Problem statement:
Only the lines from the one with "left ear: (517, 136)" to the end of the material should be reproduced, exactly and in full, both ends included.

Records shown:
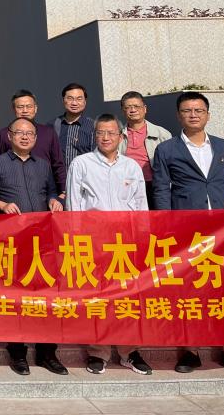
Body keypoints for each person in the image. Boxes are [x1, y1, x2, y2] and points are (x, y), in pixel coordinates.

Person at [153, 91, 224, 376]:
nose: (193, 115)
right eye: (187, 111)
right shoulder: (166, 150)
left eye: (198, 110)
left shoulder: (223, 146)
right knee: (189, 292)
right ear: (179, 116)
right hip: (187, 231)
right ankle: (190, 352)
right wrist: (166, 226)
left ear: (207, 115)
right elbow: (161, 189)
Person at [65, 114, 151, 376]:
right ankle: (98, 351)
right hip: (94, 241)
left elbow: (141, 205)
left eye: (111, 133)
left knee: (128, 297)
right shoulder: (81, 164)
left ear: (121, 136)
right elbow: (73, 205)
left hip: (126, 243)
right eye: (101, 132)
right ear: (95, 136)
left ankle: (129, 351)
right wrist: (77, 240)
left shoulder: (131, 167)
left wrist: (142, 239)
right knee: (97, 297)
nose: (105, 137)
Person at [0, 117, 66, 376]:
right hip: (10, 242)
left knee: (45, 298)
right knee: (14, 298)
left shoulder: (43, 165)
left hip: (41, 242)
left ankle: (46, 353)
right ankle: (17, 352)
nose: (24, 137)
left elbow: (52, 191)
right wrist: (1, 204)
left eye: (29, 133)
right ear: (9, 136)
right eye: (19, 132)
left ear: (35, 138)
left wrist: (54, 201)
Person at [0, 90, 65, 197]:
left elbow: (58, 164)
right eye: (20, 107)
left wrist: (63, 191)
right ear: (14, 109)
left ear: (35, 108)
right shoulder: (5, 134)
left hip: (44, 192)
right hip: (14, 193)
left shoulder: (48, 133)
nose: (25, 110)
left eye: (29, 106)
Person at [117, 91, 172, 207]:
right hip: (127, 186)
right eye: (128, 107)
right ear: (123, 110)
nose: (133, 110)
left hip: (154, 186)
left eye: (136, 106)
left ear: (145, 108)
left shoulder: (162, 134)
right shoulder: (117, 135)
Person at [53, 83, 95, 172]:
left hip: (84, 178)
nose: (74, 103)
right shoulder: (52, 125)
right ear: (63, 100)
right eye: (70, 98)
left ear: (85, 102)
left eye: (79, 99)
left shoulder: (93, 126)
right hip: (59, 178)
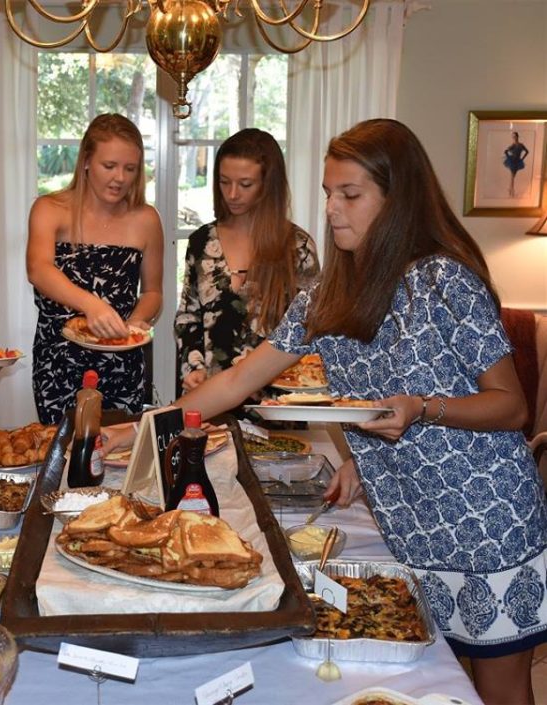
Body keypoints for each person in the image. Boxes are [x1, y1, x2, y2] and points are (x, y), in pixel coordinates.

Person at [106, 118, 547, 705]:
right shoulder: (327, 295)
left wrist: (424, 408)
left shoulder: (444, 280)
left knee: (496, 687)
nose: (333, 209)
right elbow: (239, 378)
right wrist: (148, 426)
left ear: (398, 199)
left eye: (351, 195)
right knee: (445, 680)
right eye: (328, 194)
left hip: (484, 518)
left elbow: (512, 405)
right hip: (412, 522)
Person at [27, 113, 163, 424]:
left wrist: (136, 323)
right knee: (66, 458)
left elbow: (153, 291)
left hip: (123, 362)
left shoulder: (146, 219)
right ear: (87, 160)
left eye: (130, 169)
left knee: (122, 457)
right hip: (59, 363)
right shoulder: (50, 209)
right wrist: (92, 306)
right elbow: (38, 269)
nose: (120, 178)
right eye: (110, 166)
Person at [174, 128, 318, 401]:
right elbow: (188, 316)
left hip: (277, 404)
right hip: (210, 400)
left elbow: (310, 330)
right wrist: (192, 367)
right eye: (224, 182)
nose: (232, 194)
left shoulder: (297, 247)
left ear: (268, 184)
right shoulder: (202, 242)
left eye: (245, 184)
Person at [503, 131, 529, 198]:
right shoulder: (513, 145)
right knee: (512, 176)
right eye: (513, 137)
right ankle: (512, 191)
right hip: (512, 161)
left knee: (513, 176)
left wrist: (522, 159)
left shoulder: (521, 145)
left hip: (517, 162)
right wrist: (507, 152)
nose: (514, 137)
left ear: (517, 136)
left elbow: (527, 151)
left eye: (515, 136)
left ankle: (510, 189)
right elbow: (506, 150)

Answer section:
left ear: (517, 136)
left elbow: (527, 151)
left eye: (515, 136)
left ankle: (510, 189)
right elbow: (506, 150)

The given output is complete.